Reliance Industries to Report $20 Billion EBITDA by End of 2022: Morgan Stanley

Business

A 26% increase in net income to 67,845 crore ($8.8 billion) was led by its three superstar businesses – Oil to Chemical (O2C), Telecom and Retail.

A 26% increase in net income to 67,845 crore ($8.8 billion) was led by its three superstar businesses – Oil to Chemical (O2C), Telecom and Retail.

A refining golden age, tight global gas markets and improving telecom customer quality point to an EBITDA run rate (Earnings Before Interest, Taxes, Depreciation, and Amortization) of over US$20 billion for Reliance Industries Ltd by the end of 2022, Morgan Stanley said on May 9.

Global gas market tightening, increasing traction on digital trading and superior petrochemical spreads, Reliance said in a statement.

On Friday, Reliance Industries Ltd (RIL) reported consolidated EBITDA – a measure of a company’s overall financial performance – of ₹1,25,687 crore (US$16 billion) for the financial year ended April 2021 to March 2022 (FY22), which was a Increase of 29 % compared to the previous year .

A 26% increase in net income to 67,845 crore ($8.8 billion) was led by its three superstar businesses – Oil to Chemical (O2C), Telecom and Retail.

“Refining margins could nearly double and be sustained at high levels for the next half decade, with global fuel markets seeing continued lower supply due to a lack of investment,” the broker said. “We’re seeing an increase in telecom ARPUs (average revenue per user), an improvement in subscriber quality, and a decrease in churn.”

“RIL is producing 18 million standard cubic meters of gas per day from its KG basin, which we expect to ramp to peak production of 30mmscmd over the next two years, with increases beginning January 2023.” increase RIL’s upstream profitability many times over in the coming years through increased global gas prices,” it said.

Gas price for RIL’s KG gas fields rose from $6.13 to $9.9 per million British Thermal Unit in April and the company expects further increases at the semi-annual reset in October. “This should help nearly double EBITDA by the end of 2022,” Morgan Stanley said.

Increasing traction on digital commerce, with 193 million subscribers and a consistent 20% revenue contribution, should also boost margins.

“Digital EBITDA (excluding telecoms) for FY 22 was $200 million, but earnings contribution was limited. We believe that expanding digital revenue is key for RIL to outperform telecom multiples,” it said.
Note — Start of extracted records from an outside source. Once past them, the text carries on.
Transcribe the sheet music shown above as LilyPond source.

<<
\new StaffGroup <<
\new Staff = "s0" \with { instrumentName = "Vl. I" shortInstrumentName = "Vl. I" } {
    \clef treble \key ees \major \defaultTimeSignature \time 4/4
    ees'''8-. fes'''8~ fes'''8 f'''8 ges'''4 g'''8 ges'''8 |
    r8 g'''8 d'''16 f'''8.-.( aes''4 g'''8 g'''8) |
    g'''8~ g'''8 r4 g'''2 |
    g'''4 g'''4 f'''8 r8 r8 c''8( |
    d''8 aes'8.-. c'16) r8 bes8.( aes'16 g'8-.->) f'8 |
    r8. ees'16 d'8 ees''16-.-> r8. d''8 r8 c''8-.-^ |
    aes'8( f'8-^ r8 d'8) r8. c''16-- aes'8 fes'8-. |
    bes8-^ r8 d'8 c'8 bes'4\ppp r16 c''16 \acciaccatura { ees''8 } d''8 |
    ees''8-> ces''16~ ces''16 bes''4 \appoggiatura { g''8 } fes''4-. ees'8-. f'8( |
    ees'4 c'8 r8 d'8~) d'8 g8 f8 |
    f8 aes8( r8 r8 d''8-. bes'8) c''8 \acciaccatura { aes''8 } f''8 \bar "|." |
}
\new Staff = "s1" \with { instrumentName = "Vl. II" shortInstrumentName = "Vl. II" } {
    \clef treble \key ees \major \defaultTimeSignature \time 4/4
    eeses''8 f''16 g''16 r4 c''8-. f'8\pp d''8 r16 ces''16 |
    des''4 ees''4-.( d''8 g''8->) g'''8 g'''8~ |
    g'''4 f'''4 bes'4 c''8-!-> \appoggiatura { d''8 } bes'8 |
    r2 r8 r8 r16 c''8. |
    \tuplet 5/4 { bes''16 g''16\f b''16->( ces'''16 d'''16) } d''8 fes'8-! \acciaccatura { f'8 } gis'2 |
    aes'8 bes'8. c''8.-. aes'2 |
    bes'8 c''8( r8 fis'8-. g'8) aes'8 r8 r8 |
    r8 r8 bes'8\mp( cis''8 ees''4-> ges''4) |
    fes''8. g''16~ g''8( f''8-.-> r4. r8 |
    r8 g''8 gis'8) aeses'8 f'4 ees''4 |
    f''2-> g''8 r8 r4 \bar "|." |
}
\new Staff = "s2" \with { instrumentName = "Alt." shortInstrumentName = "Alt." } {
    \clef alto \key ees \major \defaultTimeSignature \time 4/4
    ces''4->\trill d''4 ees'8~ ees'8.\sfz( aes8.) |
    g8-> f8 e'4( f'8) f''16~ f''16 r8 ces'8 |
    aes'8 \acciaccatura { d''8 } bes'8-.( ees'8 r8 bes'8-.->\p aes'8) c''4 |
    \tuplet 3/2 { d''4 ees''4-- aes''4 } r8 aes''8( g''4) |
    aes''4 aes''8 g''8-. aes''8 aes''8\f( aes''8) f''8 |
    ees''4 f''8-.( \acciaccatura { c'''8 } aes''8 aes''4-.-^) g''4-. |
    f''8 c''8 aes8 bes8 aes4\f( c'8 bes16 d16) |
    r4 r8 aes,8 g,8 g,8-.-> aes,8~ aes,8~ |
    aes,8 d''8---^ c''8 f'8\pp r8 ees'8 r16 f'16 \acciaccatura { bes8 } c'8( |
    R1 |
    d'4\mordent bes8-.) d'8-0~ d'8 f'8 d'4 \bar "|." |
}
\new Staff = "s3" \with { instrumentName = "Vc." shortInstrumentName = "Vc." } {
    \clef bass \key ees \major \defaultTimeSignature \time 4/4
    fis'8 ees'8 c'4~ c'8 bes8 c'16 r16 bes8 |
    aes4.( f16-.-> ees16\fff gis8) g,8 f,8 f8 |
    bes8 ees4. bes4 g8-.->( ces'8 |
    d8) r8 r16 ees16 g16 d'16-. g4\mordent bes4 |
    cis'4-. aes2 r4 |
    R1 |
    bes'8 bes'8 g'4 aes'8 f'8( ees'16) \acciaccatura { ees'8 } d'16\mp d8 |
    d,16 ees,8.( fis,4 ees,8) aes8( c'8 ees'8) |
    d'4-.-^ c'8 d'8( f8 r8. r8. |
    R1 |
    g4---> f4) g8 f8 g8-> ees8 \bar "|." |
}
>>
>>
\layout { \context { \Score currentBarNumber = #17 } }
“The new energy business, coupled with five-fold tailwinds, could add $50 billion to market cap in 2022, in our view,” the broker said. RIL’s FY22 investments of $13 billion grew 25% year over year, and Morgan Stanley believes it should be maintained at that level for the next several years.

About 30% of investment went to telecom, 20% to oil for chemicals, 30% to retail and 11% to new energy. Including spectrum acquisition, the total investment was $19 billion.

Net interest costs were close to zero for the first time in nearly three years as net debt declined. Including spectrum liabilities, total debt at the end of fiscal 22 was $10 billion, with Jio’s standalone net debt at $5.4 billion.

“A golden age of refining, tight global gas markets and improving telecom subscriber quality point to an EBITDA run rate in excess of $20 billion by the end of 2022,” it said. “With advances in investments in new energy sources, a $50 billion increase in market cap appears imminent as EBITDA trends pose upside risks.”